Foto: ANGELO VARELA / ALMT

Tramita na Assembleia Legislativa do Estado de Mato Grosso (ALMT) o Projeto de Lei 241/2021 que prevê a suspensão da anuidade recolhida pelo Conselho Regional de Enfermagem (Coren).

 Apresentada pelo deputado estadual Xuxu Dal Molin, a proposta leva em consideração as dificuldades financeiras descritas ao parlamentar por profissionais que atuam no enfrentamento à Covid-19.

 O texto contempla enfermeiros, técnicos e auxiliares de enfermagem que atuam na rede pública e privada de saúde.

 A isenção deve ser concedida ao profissional que comprovar, mediante declaração, que desempenhou a função em linha de frente por um período mínimo de 30 dias, desde o início da pandemia. Já para os trabalhadores infectados pela doença, o projeto de lei dispensa a carência de tempo.

 “Diariamente acompanhamos a luta desses profissionais para salvar vidas. A maioria enfrenta longas jornadas de trabalho e o risco eminente de contaminação. Diante isto, acredito ser merecido este reconhecimento”, pontua Xuxu Dal Molin.

 Em abril deste ano, o Coren suspendeu por 120 dias a cobrança da taxa de anuidade. O valor varia entre R$ 399,66 e R$ 198,88 dependendo da formação profissional.

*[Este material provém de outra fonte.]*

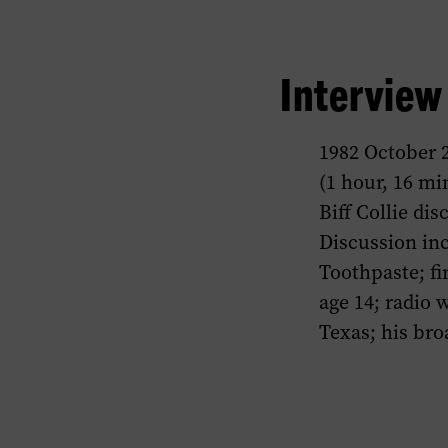
Intervie
1982 October 
(1 hour, 16 mi
Biff Collie di
Discussion inc
Toothpaste; fi
age 14; radio 
Texas; his bro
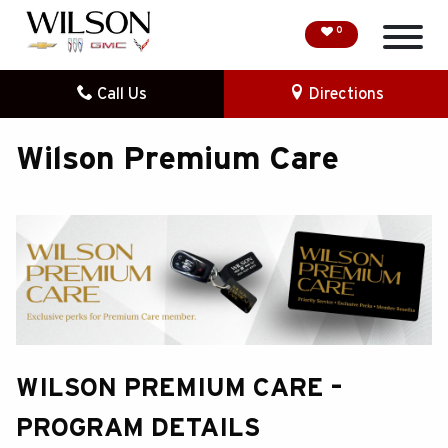
0
Call Us
Directions
HOME
Wilson Premium Care
SPECIAL OFFERS
DEMO VEHICLES
SEARCH NEW
SEARCH PRE-OWNED
FINANCE
WILSON PREMIUM CARE –
SERVICE
PROGRAM DETAILS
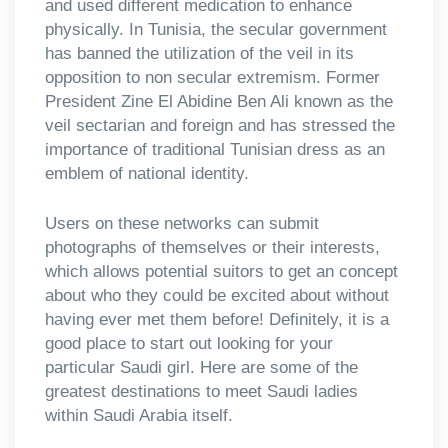
and used different medication to enhance
physically. In Tunisia, the secular government
has banned the utilization of the veil in its
opposition to non secular extremism. Former
President Zine El Abidine Ben Ali known as the
veil sectarian and foreign and has stressed the
importance of traditional Tunisian dress as an
emblem of national identity.
Users on these networks can submit
photographs of themselves or their interests,
which allows potential suitors to get an concept
about who they could be excited about without
having ever met them before! Definitely, it is a
good place to start out looking for your
particular Saudi girl. Here are some of the
greatest destinations to meet Saudi ladies
within Saudi Arabia itself.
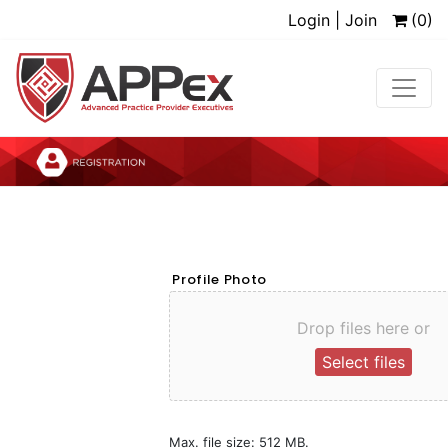
Login | Join
(0)
Profile Photo
Drop files here or
Select files
Max. file size: 512 MB.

 “A suspensão temporária é uma iniciativa louvável. No entanto, está longe de ser a medida mais apropriada. Pela nossa proposta, esse prazo deverá ser prorrogado pelo período que perdurar a pandemia do novo coronavírus”, explica o parlamentar.

Números alarmantes – Segundo levantamento do Conselho Regional de Enfermagem, até o final de março, cerca de 1,1 mil profissionais de saúde já haviam sido infectados pela Covid-19. Sendo que deste total, 57 morreram em decorrência de complicações trazidas pela doença.

 Liderando essa triste estatística estão os profissionais de enfermagem com 33 óbitos. Já entre os médicos de Mato Grosso, o número de mortes chegou a 24 segundo dados segundo do Conselho Federal de Medicina (CFM).

 “Todos os trabalhadores, sem exceção, são essenciais para o estado. Entretanto, nesse momento é preciso priorizar aqueles que estão na linha de frente, combatendo a doença e salvando vidas”, finaliza Dal Molin.